L'opposition à l'Europe est surtout sensible chez les jeunes et les femmes, les uns craignant pour le principe de neutralité, les autres redoutant un nivellement par le bas du système de protection sociale et un démantèlement partiel du service public où elles travaillent dans leur grande majorité.
En outre, le référendum a fait apparaître des résultats contrastés, en fonction des régions géographiques : une nette majorité en faveur de l'adhésion s'est dégagée dans le sud du pays et notamment dans les grandes villes, le NON prédominant, en revanche, dans les régions agricoles du nord.
Pour leur part, les responsables politiques et économiques considèrent qu'un taux de croissance suffisant pour réduire le chômage (au moins 3 %) ne pourra être atteint que dans le seul cadre européen. En revanche, si un chômage croissant est le prix à payer pour l'Union européenne, les sociaux-démocrates ne pourront pas manquer de réagir.
À l'heure actuelle, l'érosion monétaire et la croissance du chômage, dues aux gestions antérieures un peu trop généreuses en matière de « Welfare State », restent mises au débit de l'adhésion par l'opinion publique, dont « l'euro-scepticisme » et les réactions « anti-establishment » tendent à s'exacerber. Une enquête réalisée en juin 1995 a montré que les Suédois étaient déçus par l'Union européenne à 61 %.

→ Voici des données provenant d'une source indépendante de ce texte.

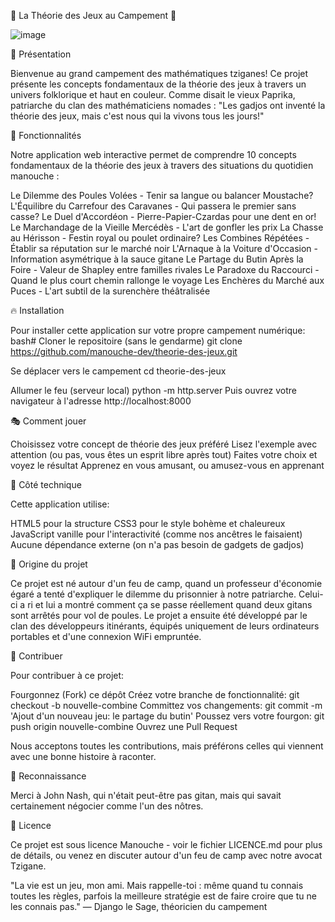 🎪 La Théorie des Jeux au Campement 🎻

![image](https://github.com/user-attachments/assets/70b4d347-1059-499d-af2f-8bcb7cd847df)

🔮 Présentation

Bienvenue au grand campement des mathématiques tziganes! Ce projet présente les concepts fondamentaux de la théorie des jeux à travers un univers folklorique et haut en couleur.
Comme disait le vieux Paprika, patriarche du clan des mathématiciens nomades : "Les gadjos ont inventé la théorie des jeux, mais c'est nous qui la vivons tous les jours!"

🚐 Fonctionnalités

Notre application web interactive permet de comprendre 10 concepts fondamentaux de la théorie des jeux à travers des situations du quotidien manouche :

Le Dilemme des Poules Volées - Tenir sa langue ou balancer Moustache?
L'Équilibre du Carrefour des Caravanes - Qui passera le premier sans casse?
Le Duel d'Accordéon - Pierre-Papier-Czardas pour une dent en or!
Le Marchandage de la Vieille Mercédès - L'art de gonfler les prix
La Chasse au Hérisson - Festin royal ou poulet ordinaire?
Les Combines Répétées - Établir sa réputation sur le marché noir
L'Arnaque à la Voiture d'Occasion - Information asymétrique à la sauce gitane
Le Partage du Butin Après la Foire - Valeur de Shapley entre familles rivales
Le Paradoxe du Raccourci - Quand le plus court chemin rallonge le voyage
Les Enchères du Marché aux Puces - L'art subtil de la surenchère théâtralisée

🔥 Installation

Pour installer cette application sur votre propre campement numérique:
bash# Cloner le repositoire (sans le gendarme)
git clone https://github.com/manouche-dev/theorie-des-jeux.git

Se déplacer vers le campement
cd theorie-des-jeux

Allumer le feu (serveur local)
python -m http.server
Puis ouvrez votre navigateur à l'adresse http://localhost:8000

🎭 Comment jouer

Choisissez votre concept de théorie des jeux préféré
Lisez l'exemple avec attention (ou pas, vous êtes un esprit libre après tout)
Faites votre choix et voyez le résultat
Apprenez en vous amusant, ou amusez-vous en apprenant

🧠 Côté technique

Cette application utilise:

HTML5 pour la structure
CSS3 pour le style bohème et chaleureux
JavaScript vanille pour l'interactivité (comme nos ancêtres le faisaient)
Aucune dépendance externe (on n'a pas besoin de gadgets de gadjos)

📜 Origine du projet

Ce projet est né autour d'un feu de camp, quand un professeur d'économie égaré a tenté d'expliquer le dilemme du prisonnier à notre patriarche. Celui-ci a ri et lui a montré comment ça se passe réellement quand deux gitans sont arrêtés pour vol de poules.
Le projet a ensuite été développé par le clan des développeurs itinérants, équipés uniquement de leurs ordinateurs portables et d'une connexion WiFi empruntée.

👑 Contribuer

Pour contribuer à ce projet:

Fourgonnez (Fork) ce dépôt
Créez votre branche de fonctionnalité: git checkout -b nouvelle-combine
Committez vos changements: git commit -m 'Ajout d'un nouveau jeu: le partage du butin'
Poussez vers votre fourgon: git push origin nouvelle-combine
Ouvrez une Pull Request

Nous acceptons toutes les contributions, mais préférons celles qui viennent avec une bonne histoire à raconter.

🎨 Reconnaissance

Merci à John Nash, qui n'était peut-être pas gitan, mais qui savait certainement négocier comme l'un des nôtres.

📄 Licence

Ce projet est sous licence Manouche - voir le fichier LICENCE.md pour plus de détails, ou venez en discuter autour d'un feu de camp avec notre avocat Tzigane.

"La vie est un jeu, mon ami. Mais rappelle-toi : même quand tu connais toutes les règles, parfois la meilleure stratégie est de faire croire que tu ne les connais pas." — Django le Sage, théoricien du campement
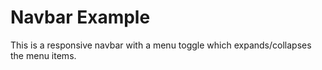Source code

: # Navbar Example

This is a responsive navbar with a menu toggle which expands/collapses the menu items.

En fait, nombreux sont ceux qui. en raison de la faiblesse des gains de productivité et de surcapacités, doutent de la possibilité de rétablir durablement une croissance soutenue, du moins avant l'an 2000. C'est donc l'un des piliers du « modèle suédois » qui pourrait s'effondrer.
2. La tentation libre-échangiste
La Suède conserve de son passé une tradition libre-échangiste bien établie. L'érosion accélérée de la couronne suédoise dans les années récentes a favorisé les exportations suédoises et, à l'inverse, enchéri les importations.
Une intensification du besoin en échanges commerciaux est aisée à distinguer, notamment dans le secteur de l'armement maritime ou de l'agro-alimentaire.
La Suède, qui réalise près de 10 % de son commerce extérieur avec les États-Unis et dont la marine marchande a un besoin vital de connexions en Extrême-Orient, est portée à souhaiter que le commerce puisse s'effectuer librement au niveau mondial.
À plusieurs reprises, au cours des entretiens qu'elle a eus à Stockholm et mis à part les dirigeants de la centrale syndicale ALO, votre Mission a eu le sentiment que la vocation libre-échangiste suédoise l'emportait sur la conviction européenne.
Pour grossir le trait, mis à part l'intérêt politique de la manifestation d'appartenance à l'Europe occidentale, la Suède semble, avant tout, désireuse de disposer, avec l'Union européenne, d'un grand marché ouvert. Elle récuse, au moins sur le long terme, les velléités protectionnistes qu'elle croit discerner chez certains de ses partenaires, et notamment en France. La Suède semble, ainsi, voir avant tout dans l'Union européenne une « super AELE ».